## EXERCISE TASK A
Name the three qualities that, according to the smart meter article, the research will help the UK's energy become.
## EXERCISE TASK B
Carry on writing the smart meter article after its last sentence.

Using smart meters to fuel a new wave of innovative energy research
A member of the Smart Energy Research Lab (SERL) team from the Leeds Sustainability Institute at Leeds Beckett University introduces this major UK Research & Innovation (UKRI) project.
How might this work help to limit carbon dioxide emissions in future?
This research project aims to utilise household energy consumption data available via smart meters to fuel a new wave of innovative energy research. This research will help make the UK’s energy more efficient, sustainable and affordable.
How could this work show which houses are most vulnerable to extreme weather events as the climate continues to change?
As part of the project, a research team from the Leeds Sustainability Institute at Leeds Beckett University will be undertaking a Use Case Study using the data contained within the SERL secure research portal.
The Case Study is based upon the fact that in winter, dwellings experience a time lag between turning on the central heating system and the dwelling reaching its desired internal set point temperature. Consequently, this project aims to characterise the building’s thermal response and quantify the amount of time it takes for dwellings to heat up to the desired internal set point temperature during winter, and thus the amount of time in which they are spent in thermal discomfort. The time taken can be defined as a ‘heat-up time lag’.

## MATERIAL PROVIDED
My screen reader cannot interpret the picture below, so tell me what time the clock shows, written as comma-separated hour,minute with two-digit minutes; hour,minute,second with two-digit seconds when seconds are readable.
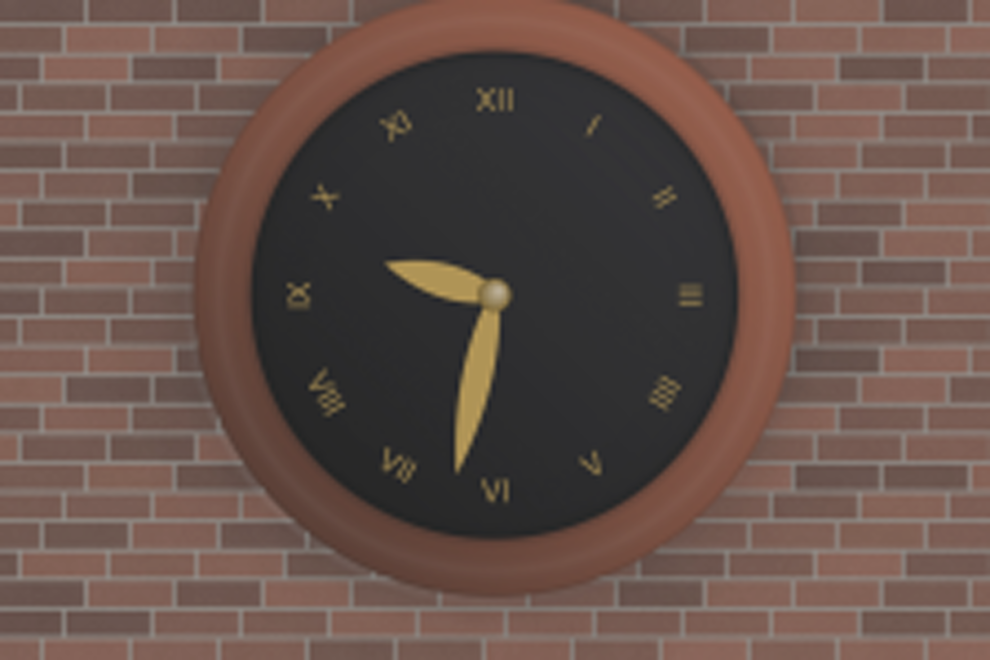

## ANSWER A
efficient, sustainable, affordable

## ANSWER B
Characterisation of building thermal response, along with analysis and quantification of the ‘heat-up time lag’, will also enable the identification of those dwellings that are most vulnerable to extreme weather events. In addition, it will also be invaluable when considering and understanding the impact that extreme weather events and future climate scenarios could have on the energy and thermal performance of the housing stock.
Which organisations are running this – and how is it funded?
The five-year SERL project is run by a consortium of seven UK universities* and the Energy Saving Trust and is funded by UKRI’s Engineering and Physical Sciences Research Council.
What work have you been doing?
The SERL consortium team have been working since August 2017 to develop the complex technical and data governance structures needed to ensure that energy consumption data is gathered from consenting households in full accordance with the relevant legislation, including GDPR and the Smart Energy Code.
Data will be stored on a state-of-the-art big data platform at the UK Data Archive, hosted at the University of Essex. From here, accredited UK academic researchers will get controlled access to appropriate data for approved research projects via a secure research portal. Project applications will be assessed by a data governance board to ensure that their use of the data complies with SERL’s rigorous data governance and ethical protocols.
Whose household energy usage data are you looking at?
The SERL team have been working with Ipsos MORI to recruit participants from England, Scotland and Wales that have a DCC-enrolled smart electricity and/or gas meter. The overall target is to recruit 8-10,000 participating households.
If you are interested in learning more about using SERL data, visit serl.ac.uk.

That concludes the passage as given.